The World Bank board approved in January a revised proposal of the controversial new Program-for-Results (PforR) lending instrument (see Update 77, 75), with some concessions to critics. PforR is designed to allow the Bank to contribute to government-backed programmes as part of pooled funding arrangements with other institutions and donors, with the disbursement of funds directly linked to agreed results. Over 200 organisations, including Third World Network and the International Trade Union Confederation, wrote to the Bank in October last year to voice their concerns about PforR.
Responding to legislative action by the US Congress and concerns that PforR may replace a large share of project-based investment lending, the Bank will limit the use of the new instrument to only 5 per cent of total funding commitments per year for two years. Lifting this cap and rolling out full implementation will be dependent on a “rigorous” review of its performance. Civil society groups, such as German political foundation Heinrich Boell, welcomed the cap, but concerns remain around the independence of the review process that will be used to determine whether it should be lifted. Furthermore, according to Nancy Alexander of Heinrich Boell, “while the PforR documentation touts the expansion of transparency through use of the instrument, the draft operational policy makes no promises to inform affected groups of anticipated projects.” Titi Soentoro of Indonesian NGO Solidaritas Perempuan (Women’s Solidarity for Human Rights) said “an assessment of a quality of a country’s system will be meaningless without assessing the political aspects within an environment and social assessment. Without looking at people’s rights aspects, the environment and social assessment of PforR is only window dressing.”
Moreover, there are civil society, business and industry concerns around the replacement of binding anti-corruption policy and environmental and social safeguards with less clear commitments. Although the Bank has launched a safeguard policy review and consultation (see Update 79), the Bank’s assessment of proposed PforR programmes will be based on “various country and programme specific strategic, technical, and risk considerations.” The Bank claims that this approach will strengthen country ownership. However, Alexander argues that “there is no reason that providing basic protections against fraud and corruption and basic protections to prevent harm to people and the environment is incompatible with country ownership.
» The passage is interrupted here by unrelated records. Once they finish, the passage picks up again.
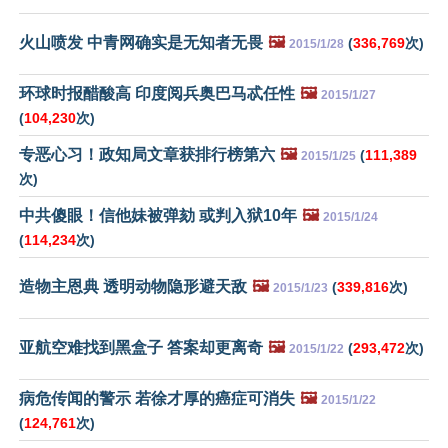
火山喷发 中青网确实是无知者无畏
🖼️
(
336,769
次)
2015/1/28
环球时报醋酸高 印度阅兵奥巴马忒任性
🖼️
2015/1/27
(
104,230
次)
专恶心习！政知局文章获排行榜第六
🖼️
(
111,389
2015/1/25
次)
中共傻眼！信他妹被弹劾 或判入狱10年
🖼️
2015/1/24
(
114,234
次)
造物主恩典 透明动物隐形避天敌
🖼️
(
339,816
次)
2015/1/23
亚航空难找到黑盒子 答案却更离奇
🖼️
(
293,472
次)
2015/1/22
病危传闻的警示 若徐才厚的癌症可消失
🖼️
2015/1/22
(
124,761
次)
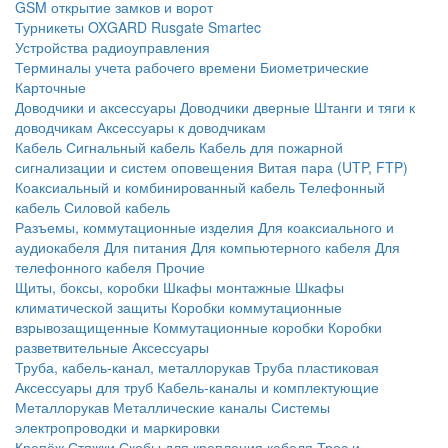
GSM открытие замков и ворот
Турникеты
OXGARD
Rusgate
Smartec
Устройства радиоуправления
Терминалы учета рабочего времени
Биометрические
Карточные
Доводчики и аксессуары
Доводчики дверные
Штанги и тяги к
доводчикам
Аксессуары к доводчикам
Кабель
Сигнальный кабель
Кабель для пожарной
сигнализации и систем оповещения
Витая пара (UTP, FTP)
Коаксиальный и комбинированный кабель
Телефонный
кабель
Силовой кабель
Разъемы, коммутационные изделия
Для коаксиального и
аудиокабеля
Для питания
Для компьютерного кабеля
Для
телефонного кабеля
Прочие
Щиты, боксы, коробки
Шкафы монтажные
Шкафы
климатической защиты
Коробки коммутационные
взрывозащищенные
Коммутационные коробки
Коробки
разветвительные
Аксессуары
Труба, кабель-канал, металлорукав
Труба пластиковая
Аксессуары для труб
Кабель-каналы и комплектующие
Металлорукав
Металлические каналы
Системы
электропроводки и маркировки
Крепёж
Стяжки
Скобы для крепления кабеля
Трос и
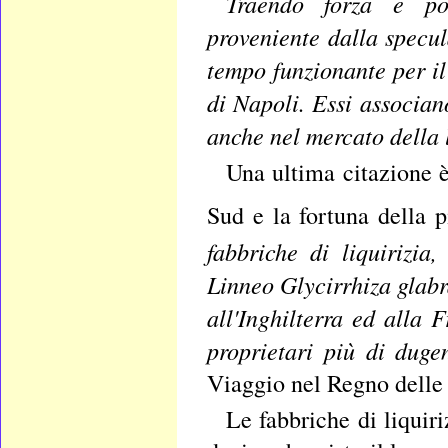
Traendo forza e pot
proveniente dalla specul
tempo funzionante per il
di Napoli. Essi associano
anche nel mercato della l
Una ultima citazione è
Sud e la fortuna della p
fabbriche di liquirizia
Linneo Glycirrhiza glab
all'Inghilterra ed alla 
proprietari più di dug
Viaggio nel Regno delle d
Le fabbriche di liquir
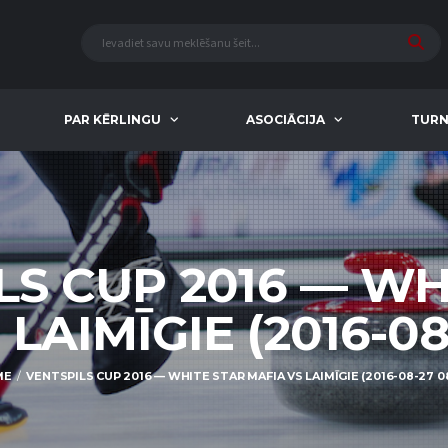
PAR KĒRLINGU
ASOCIĀCIJA
TURN
LS CUP 2016 — WH
LAIMĪGIE (2016-08
ME
VENTSPILS CUP 2016 — WHITE STAR MAFIA VS LAIMĪGIE (2016-08-27 08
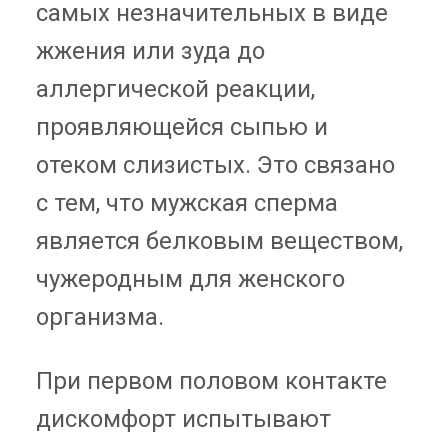
самых незначительных в виде
жжения или зуда до
аллергической реакции,
проявляющейся сыпью и
отеком слизистых. Это связано
с тем, что мужская сперма
является белковым веществом,
чужеродным для женского
организма.
При первом половом контакте
дискомфорт испытывают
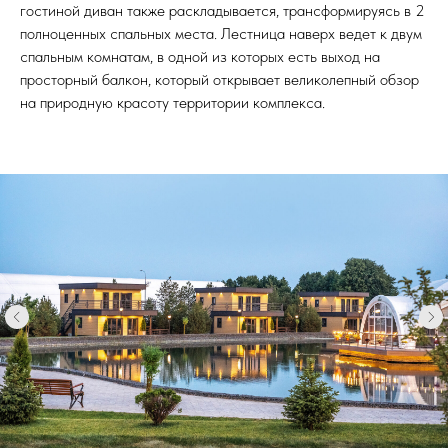
гостиной диван также раскладывается, трансформируясь в 2
полноценных спальных места. Лестница наверх ведет к двум
спальным комнатам, в одной из которых есть выход на
просторный балкон, который открывает великолепный обзор
на природную красоту территории комплекса.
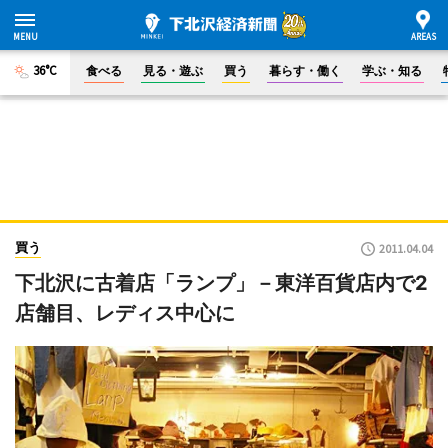
36°C
食べる
見る・遊ぶ
買う
暮らす・働く
学ぶ・知る
買う
2011.04.04
下北沢に古着店「ランプ」－東洋百貨店内で2
店舗目、レディス中心に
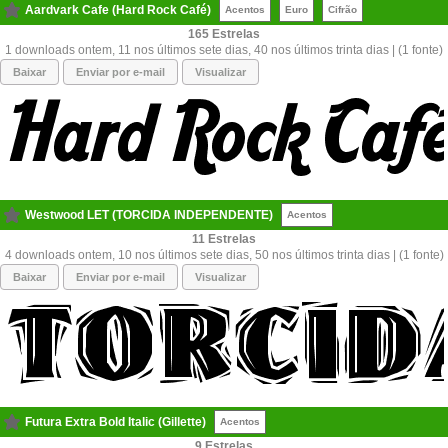
Aardvark Cafe (Hard Rock Café)
Acentos
Euro
Cifrão
165
1 downloads ontem, 11 nos últimos sete dias, 40 nos últimos trinta dias | (1 fonte)
Baixar
Enviar por e-mail
Visualizar
Westwood LET (TORCIDA INDEPENDENTE)
Acentos
11
4 downloads ontem, 10 nos últimos sete dias, 50 nos últimos trinta dias | (1 fonte)
Baixar
Enviar por e-mail
Visualizar
Futura Extra Bold Italic (Gillette)
Acentos
9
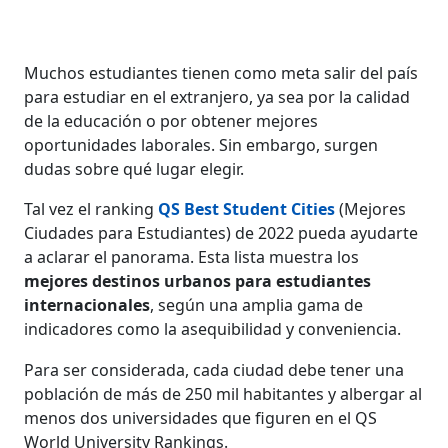
Muchos estudiantes tienen como meta salir del país
para estudiar en el extranjero, ya sea por la calidad
de la educación o por obtener mejores
oportunidades laborales. Sin embargo, surgen
dudas sobre qué lugar elegir.
Tal vez el ranking
QS Best Student Cities
(Mejores
Ciudades para Estudiantes) de 2022 pueda ayudarte
a aclarar el panorama. Esta lista muestra los
mejores destinos urbanos para estudiantes
internacionales
, según una amplia gama de
indicadores como la asequibilidad y conveniencia.
Para ser considerada, cada ciudad debe tener una
población de más de 250 mil habitantes y albergar al
menos dos universidades que figuren en el QS
World University Rankings.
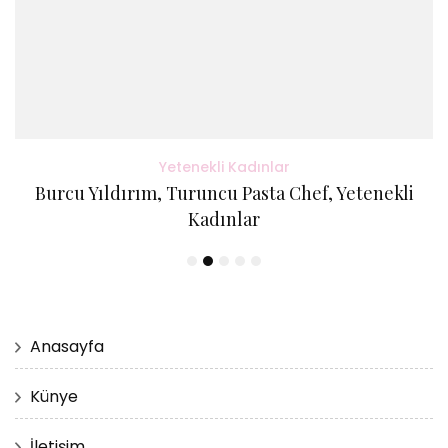
Yetenekli Kadınlar
Burcu Yıldırım, Turuncu Pasta Chef, Yetenekli
Kadınlar
Anasayfa
Künye
İletişim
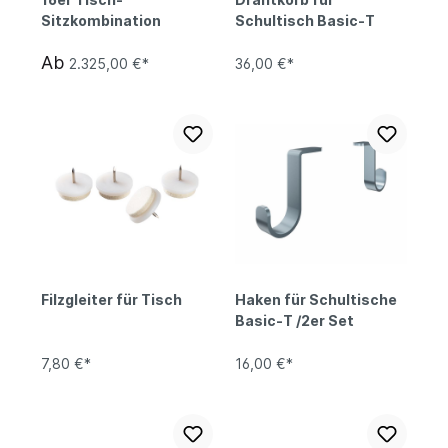
Sitzkombination
Schultisch Basic-T
Ab
2.325,00 €*
36,00 €*
Filzgleiter für Tisch
Haken für Schultische
Basic-T /2er Set
7,80 €*
16,00 €*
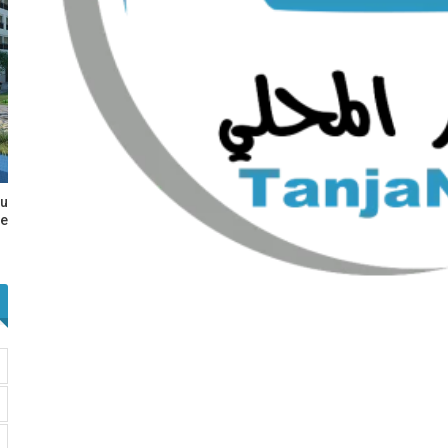
au
e…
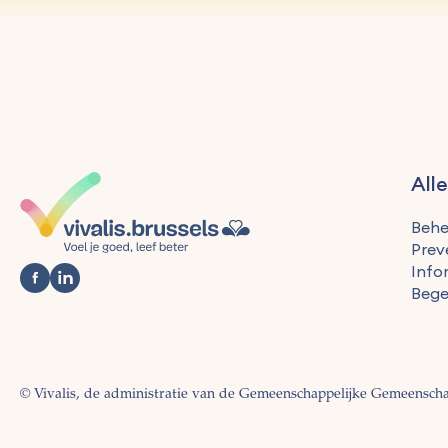
All
Behe
Prev
Info
Bege
© Vivalis, de administratie van de Gemeenschappelijke Gemeensc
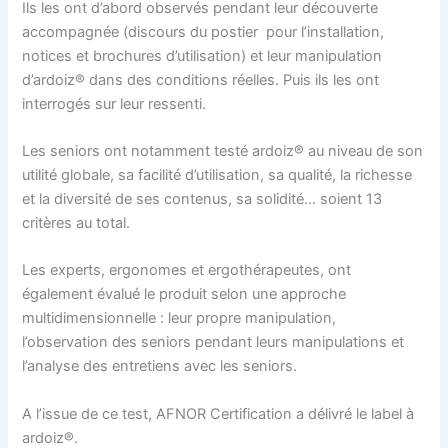
Ils les ont d’abord observés pendant leur découverte
accompagnée (discours du postier pour l’installation,
notices et brochures d’utilisation) et leur manipulation
d’ardoiz® dans des conditions réelles. Puis ils les ont
interrogés sur leur ressenti.
Les seniors ont notamment testé ardoiz® au niveau de son
utilité globale, sa facilité d’utilisation, sa qualité, la richesse
et la diversité de ses contenus, sa solidité… soient 13
critères au total.
Les experts, ergonomes et ergothérapeutes, ont
également évalué le produit selon une approche
multidimensionnelle : leur propre manipulation,
l’observation des seniors pendant leurs manipulations et
l’analyse des entretiens avec les seniors.
A l’issue de ce test, AFNOR Certification a délivré le label à
ardoiz®.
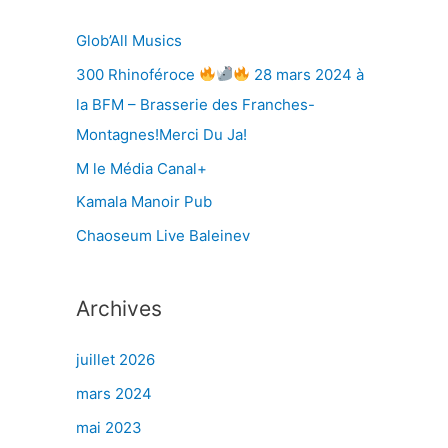
r
Glob’All Musics
300 Rhinoféroce
28 mars 2024 à
:
la BFM – Brasserie des Franches-
Montagnes!Merci Du Ja!
M le Média Canal+
Kamala Manoir Pub
Chaoseum Live Baleinev
Archives
juillet 2026
mars 2024
mai 2023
Quite the contrary: such basic standards are necessary to deliver development results.”
While the Bank admits that PforR will contribute to the broad agenda of country systems, it argues that it’s different from its country system pilots that have proved controversial. One of the pilots, the South African Eskom coal plant, was brought to the Bank’s Inspection Panel by civil society groups in April last year (see Update 73, 72, 70). A leaked copy of the investigation report showed that the panel’s findings “point towards gaps that were not identified or addressed” under this system and raised a number of problems with the project, including concerns around “significant water consumption raising issues of both scarcity and pollution in the local area.”
Confusion also remains around the status of ‘category A’ projects, defined by the Bank as those “likely to have significant adverse environmental impacts that are sensitive, diverse, or unprecedented”, and that “may affect an area broader than the sites or facilities subject to physical works.” The Bank defines sensitive impacts as those that “may be irreversible” or raise issues covered by the Bank’s safeguard policies on natural habitats, indigenous peoples, physical cultural resources or involuntary resettlement. In contrast to earlier drafts which were ambiguous about category A, the board proposal clarifies that this category is excluded from PforR, but this is not repeated in the draft operational policy documentation available to the public, which effectively governs PforR. Instead, it states that “activities that pose a risk of potentially significant and irreversible adverse impacts on the environment and/or affected people […] are not eligible for Program-for-Results financing”, which could be interpreted to exclude only category A projects with potentially irreversible impacts.